There is at least one other place in the Bible where it is just as clear that literal days must be in view. In Matthew 12:38-40, Jesus is recorded as saying that the Son of Man will be in the belly of the earth for three days and three nights. Not ‘days’ in a broad, partial sense, but days and nights, in the literal sense.
From a scholarly perspective, this detail is a reinterpretation of the “sign of Jonah” by the author of Matthew’s Gospel. Originally, the “sign of Jonah” meant “no sign” since Jonah had given no sign (compare Mark and Luke on this point). And we already know from his genealogy that Matthew was interested in the symbolic value of numbers rather than numeric precision.For those who claim to be Biblical literalists, scholarly considerations of that sort shouldn’t matter. Instead, self-proclaimed “Biblical literalists” should be arguing for the celebration either of Good Thursday or of Easter Monday.

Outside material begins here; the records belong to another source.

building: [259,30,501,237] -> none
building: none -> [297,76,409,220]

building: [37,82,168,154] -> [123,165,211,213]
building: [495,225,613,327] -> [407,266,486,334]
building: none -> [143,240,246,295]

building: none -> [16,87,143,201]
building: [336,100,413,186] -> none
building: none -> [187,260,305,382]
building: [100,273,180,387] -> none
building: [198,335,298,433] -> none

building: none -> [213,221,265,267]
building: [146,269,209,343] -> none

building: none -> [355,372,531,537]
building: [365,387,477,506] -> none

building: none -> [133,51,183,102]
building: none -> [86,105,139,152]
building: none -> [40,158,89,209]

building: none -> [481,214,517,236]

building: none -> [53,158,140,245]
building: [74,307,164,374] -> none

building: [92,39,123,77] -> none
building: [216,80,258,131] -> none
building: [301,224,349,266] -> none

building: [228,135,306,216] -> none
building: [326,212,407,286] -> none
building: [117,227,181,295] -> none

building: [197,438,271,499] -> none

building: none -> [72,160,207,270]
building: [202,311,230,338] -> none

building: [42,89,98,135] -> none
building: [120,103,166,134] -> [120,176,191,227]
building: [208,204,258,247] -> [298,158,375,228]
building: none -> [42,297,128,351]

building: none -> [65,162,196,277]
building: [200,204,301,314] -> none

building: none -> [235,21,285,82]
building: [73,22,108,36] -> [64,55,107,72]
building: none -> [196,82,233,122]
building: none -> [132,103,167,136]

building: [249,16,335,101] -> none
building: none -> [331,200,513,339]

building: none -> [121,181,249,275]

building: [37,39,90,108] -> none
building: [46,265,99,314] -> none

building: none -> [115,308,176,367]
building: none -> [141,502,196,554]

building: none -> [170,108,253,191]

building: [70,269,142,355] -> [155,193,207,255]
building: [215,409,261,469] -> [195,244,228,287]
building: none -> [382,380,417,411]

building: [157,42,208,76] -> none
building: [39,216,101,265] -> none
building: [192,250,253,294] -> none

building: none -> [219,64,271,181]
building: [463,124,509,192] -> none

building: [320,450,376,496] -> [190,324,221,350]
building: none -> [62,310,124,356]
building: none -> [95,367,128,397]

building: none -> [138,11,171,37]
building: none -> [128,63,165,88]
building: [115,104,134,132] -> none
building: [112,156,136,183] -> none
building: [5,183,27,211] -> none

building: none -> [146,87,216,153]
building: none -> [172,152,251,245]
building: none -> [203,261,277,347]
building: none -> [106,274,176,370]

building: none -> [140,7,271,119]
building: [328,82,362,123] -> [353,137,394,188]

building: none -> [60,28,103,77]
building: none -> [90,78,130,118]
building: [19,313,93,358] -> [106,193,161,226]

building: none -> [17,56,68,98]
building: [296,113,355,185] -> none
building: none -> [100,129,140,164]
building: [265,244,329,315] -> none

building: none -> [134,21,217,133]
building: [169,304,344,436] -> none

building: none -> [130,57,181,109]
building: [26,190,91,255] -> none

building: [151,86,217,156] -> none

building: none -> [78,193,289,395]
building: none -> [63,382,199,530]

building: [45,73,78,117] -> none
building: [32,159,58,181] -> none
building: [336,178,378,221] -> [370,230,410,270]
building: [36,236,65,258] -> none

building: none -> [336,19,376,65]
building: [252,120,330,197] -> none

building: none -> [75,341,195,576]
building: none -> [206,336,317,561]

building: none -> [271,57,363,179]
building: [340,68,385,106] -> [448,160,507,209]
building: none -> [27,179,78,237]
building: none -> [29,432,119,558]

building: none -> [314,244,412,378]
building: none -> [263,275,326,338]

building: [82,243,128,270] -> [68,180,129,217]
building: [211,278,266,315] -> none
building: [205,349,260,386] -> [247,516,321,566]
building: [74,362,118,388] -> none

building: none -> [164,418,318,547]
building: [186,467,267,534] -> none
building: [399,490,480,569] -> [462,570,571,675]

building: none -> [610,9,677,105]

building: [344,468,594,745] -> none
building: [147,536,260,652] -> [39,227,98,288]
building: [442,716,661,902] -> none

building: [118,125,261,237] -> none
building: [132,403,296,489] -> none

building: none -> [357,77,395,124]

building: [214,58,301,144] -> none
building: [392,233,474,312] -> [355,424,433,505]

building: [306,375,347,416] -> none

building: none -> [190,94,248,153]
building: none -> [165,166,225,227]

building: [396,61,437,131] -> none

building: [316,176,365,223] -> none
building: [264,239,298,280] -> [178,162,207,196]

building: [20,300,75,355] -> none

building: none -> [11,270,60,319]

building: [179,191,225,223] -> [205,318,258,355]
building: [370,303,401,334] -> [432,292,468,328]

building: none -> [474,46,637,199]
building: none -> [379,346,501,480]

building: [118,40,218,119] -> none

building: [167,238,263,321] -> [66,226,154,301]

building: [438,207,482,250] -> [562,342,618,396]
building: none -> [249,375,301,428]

But I have a better suggestion. If you are someone that wants a perfect Scripture that speak inerrantly and with precision, please go elsewhere. Stop trying to force Christianity and the Bible into this mold. It just doesn’t fit, and in trying to force it to, you do harm to the reputation of the Bible and its appreciation by those who actually read and study it, in detail, and are genuinely interested in understanding it on its own terms.